TASKS FOR THIS EXERCISE>
A. List each occurrence that the bear passage says we will see or hear about more often when the bears' food grows scarce every autumn.
B. Write out the bear passage word for word between "For now, this" and "pets are disappearing.", inclusive.

EXTRACTED TEXT>
········
For now, this is still probably fine. The animal rights crowd will continue to talk about how the bears need to be protected from people and CBS news will run occasional footage of some adorable bear cub splashing around in someone’s pool in Saddle Brook. But every autumn when their food starts to get scarce we’ll see a few more bears breaking into people’s kitchens, and hear about them being hit more often by cars. We’ll hear more stories from our friends and neighbors about how their garbage cans were destroyed or how their pets are disappearing.

And that will happen because out in nature, times will be getting tougher. More bears means more competition between them for food and space. And more competition will mean more desperation on the part of those bears whose survival used to be easy. It’s that desperation that’s going to make them more dangerous, and not just some ill mannered “nuisance bears” but all of them. With no checks on them, their population will expand to the size of their available habitat and then they will begin to encroach on “human territory” as well.

Bears don’t generally like to be around people because we too are large, potentially dangerous animals and just being near us increases their risk of survival. Most of us wouldn’t hurt them but when times are relatively easy for them the bears figure “why take that chance?” But if they are put under enough natural pressure where their survival now depends on getting just a few more calories of fat into them before winter sets in, more and more of them will think its a risk worth taking.
········
RECORDS SUPPLIED>
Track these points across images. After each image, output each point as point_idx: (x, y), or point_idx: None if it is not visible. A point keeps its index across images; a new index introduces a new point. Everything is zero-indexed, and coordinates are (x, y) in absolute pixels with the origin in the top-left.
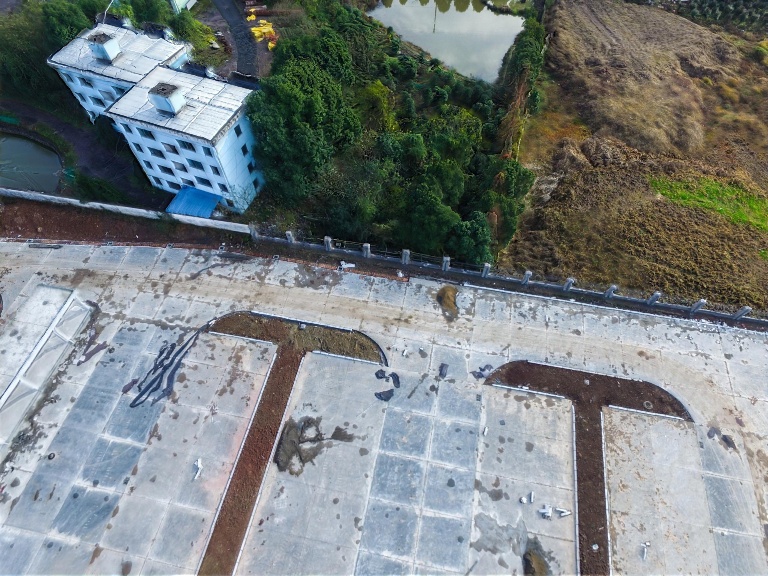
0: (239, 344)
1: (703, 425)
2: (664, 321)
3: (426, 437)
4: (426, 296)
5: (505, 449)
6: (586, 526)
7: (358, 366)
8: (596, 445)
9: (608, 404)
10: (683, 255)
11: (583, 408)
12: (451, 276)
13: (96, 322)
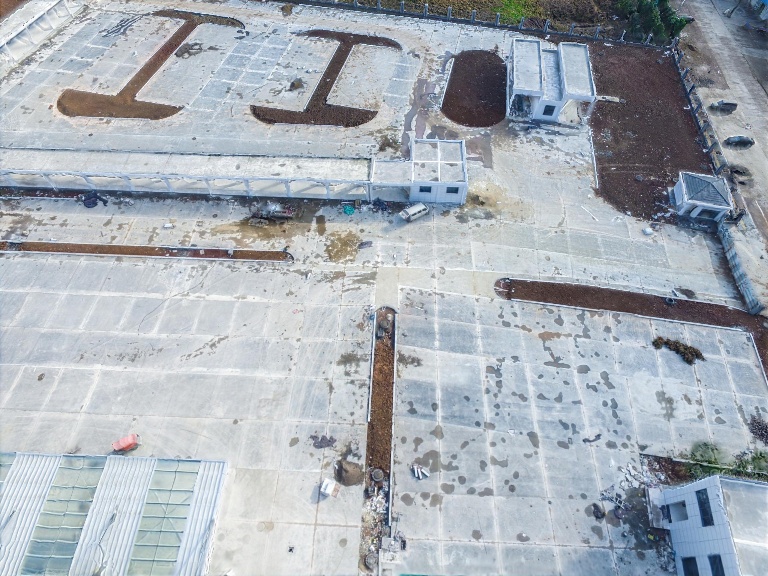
0: (165, 19)
1: (407, 51)
2: (407, 19)
3: (257, 50)
4: (275, 7)
5: (297, 54)
6: (327, 75)
7: (228, 28)
8: (345, 54)
9: (359, 43)
10: (443, 8)
11: (345, 43)
12: (292, 0)
13: (86, 11)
········
ANSWERS BY TASK>
A.
- Bears breaking into people's kitchens
- Bears being hit by cars
- Garbage cans being destroyed
- Pets disappearing

B.
For now, this is still probably fine. The animal rights crowd will continue to talk about how the bears need to be protected from people and CBS news will run occasional footage of some adorable bear cub splashing around in someone’s pool in Saddle Brook. But every autumn when their food starts to get scarce we’ll see a few more bears breaking into people’s kitchens, and hear about them being hit more often by cars. We’ll hear more stories from our friends and neighbors about how their garbage cans were destroyed or how their pets are disappearing.